### ASSIGNED TASK:
Return verbatim the portion of the material below that starts at the line containing "pyautogui.scroll(-14, 167, 181)" and ends at its last line.

### INFORMATION SUPPLIED:
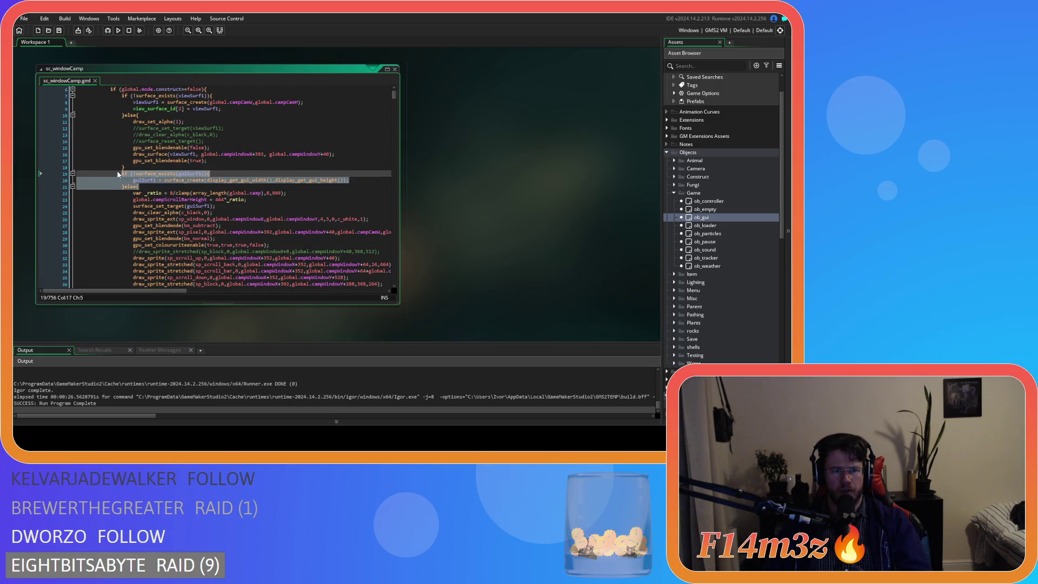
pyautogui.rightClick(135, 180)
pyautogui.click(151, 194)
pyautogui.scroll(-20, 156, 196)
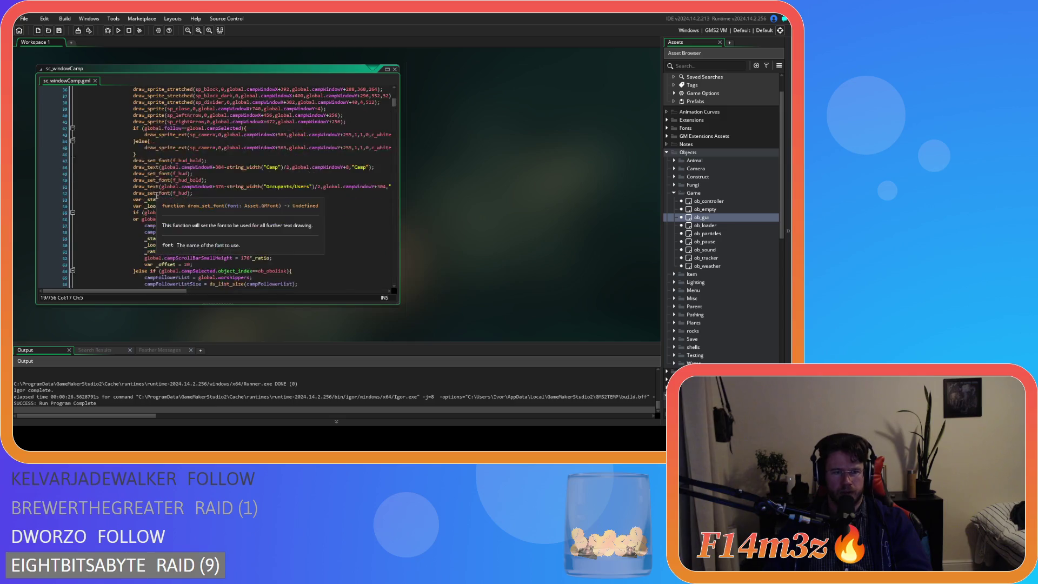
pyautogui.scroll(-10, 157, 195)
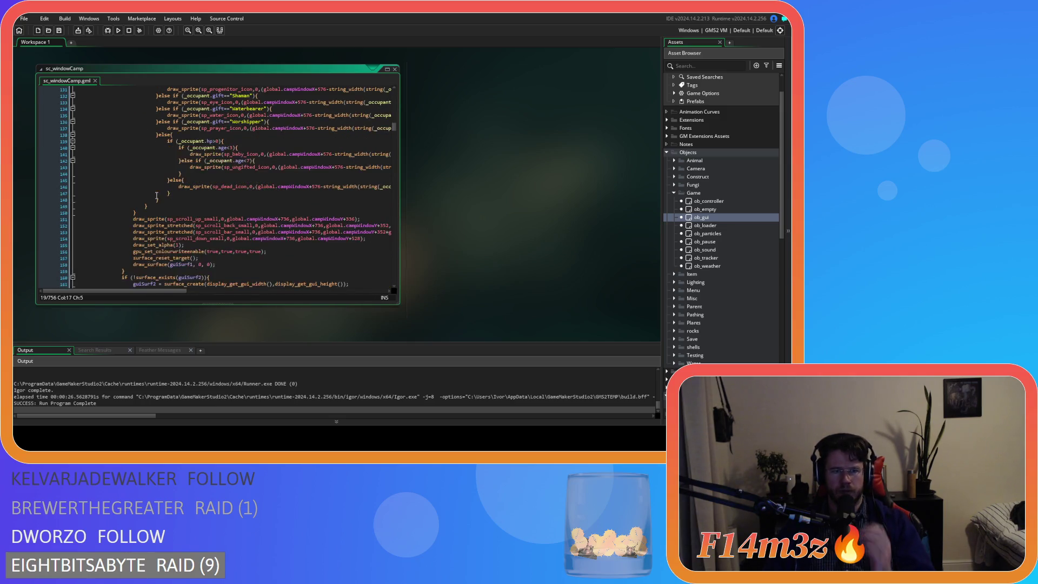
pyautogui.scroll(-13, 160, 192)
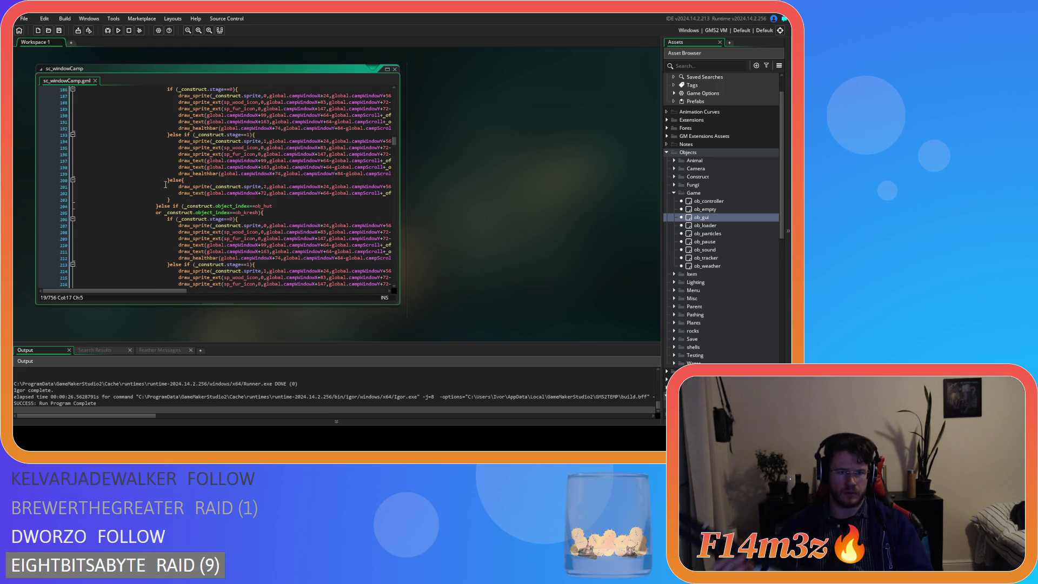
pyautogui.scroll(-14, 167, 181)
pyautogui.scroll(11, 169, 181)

### WRITTEN ANSWER:
pyautogui.scroll(-14, 167, 181)
pyautogui.scroll(11, 169, 181)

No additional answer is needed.